For some, Matušík cannot be considered a serious threat to ST, given the astronomical penalties he has demanded. Herold claims that the phone company owes it between 400 and 500 billion crowns, or over half of the Slovak gross national product.

"It's irrelevant if this debt is in the tens or hundreds of millions of crowns," said former Telecom Minister [1998-1999] Gabriel Palacka. "It's out of the question that it be paid."

Others believed that some troublesome contracts signed with state firms in the early 1990s were the work of clever business minds out to bilk the state of funds. "It seems to me that during the early 1990s, there were several of these bizarre contracts signed that called for outrageous penalties or strange conditions," said the former ST source.

But those on the side of the injured parties say that Herold never really intended to wrest over 500 billion crowns from ST, just as CDI doesn't intend to seek full payment of its 24.5 billion in promissory notes.

"The Herold debt is really just an accounting figure," said Kotlík. "They were damaged, and can prove it, but not to the full extent listed as damages. But then Herold has never said it intended to demand the whole sum, which is one reason it had promissory notes issued to cover only one tenth of the debt. They have always wanted a fair settlement for damages, which is what the Austrian side has insisted on too."

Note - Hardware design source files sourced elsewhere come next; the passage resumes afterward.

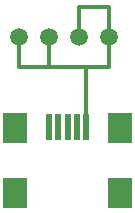
<source format=gbr>
G04 DipTrace 2.4.0.2*
%INshema2.gbr*%
%MOMM*%
%ADD13C,0.33*%
%ADD14C,1.5*%
%ADD16R,0.5X2.3*%
%ADD17R,2.0X2.5*%
%FSLAX53Y53*%
G04*
G71*
G90*
G75*
G01*
%LNTop*%
%LPD*%
X16760Y31420D2*
D13*
Y28880D1*
X19300D1*
Y31420D1*
X24380D2*
Y28880D1*
X22500D1*
X19300D1*
X21840Y31420D2*
Y33960D1*
X24380D1*
Y31420D1*
X22500Y23800D2*
Y28880D1*
D14*
X16760Y31420D3*
X19300D3*
X21840D3*
X24380D3*
D16*
X19300Y23800D3*
X20100D3*
X20900D3*
X21700D3*
X22500D3*
D17*
X16450Y23700D3*
X25350D3*
X16450Y18200D3*
X25350D3*
M02*

</source>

While Herold and CDI may not be insisting on payment in full, the case has attracted other creditors who soon may sue ST on their own behalf. One of these is financier Jozef Majský, whose Sipox Holding firm in 1996 bought about 112 billion crowns worth of Matušík's ST debt: "The part we bought has nothing to do with these promissory notes," said Majský. "We will go through the courts to recover this debt. We have a chance to get it back, but we must start our court fight at the right moment. Now is not the right time, but the right time will come before the end of this year certainly."

Will Majský, Matušík or CDI eventually be successful? According to the former ST source, the amounts involved are so highthey might as well try.

For backers of ST, such as former Minister Palacka, there is no legal reason for the courts to rule in favour of applicants such as CDI. "This Mr. Eke, or whatever his name is, who supposedly replaced the ST director, was never ST's formal director, and therefore could not have signed anything in ST's name," Palacka said. "Now, CDI has pulled out some promissory notes which were signed by Eke as ST director. But we have several court decisions declaring the whole thing invalid, and I think it's pointless to take up the matter."

But given the conflicting rulings which have so far been produced in ST's court cases, Palacka agreed that it would be imprudent to dismiss the suits out of hand. "It's true that in Slovakia we get court decisions which are incomprehensible, unfounded and which make you wonder why courts deliver such verdicts," he said. "This danger can't be ruled out in future."

ST representatives were unable to comment as The Slovak Spectator went to press April 11.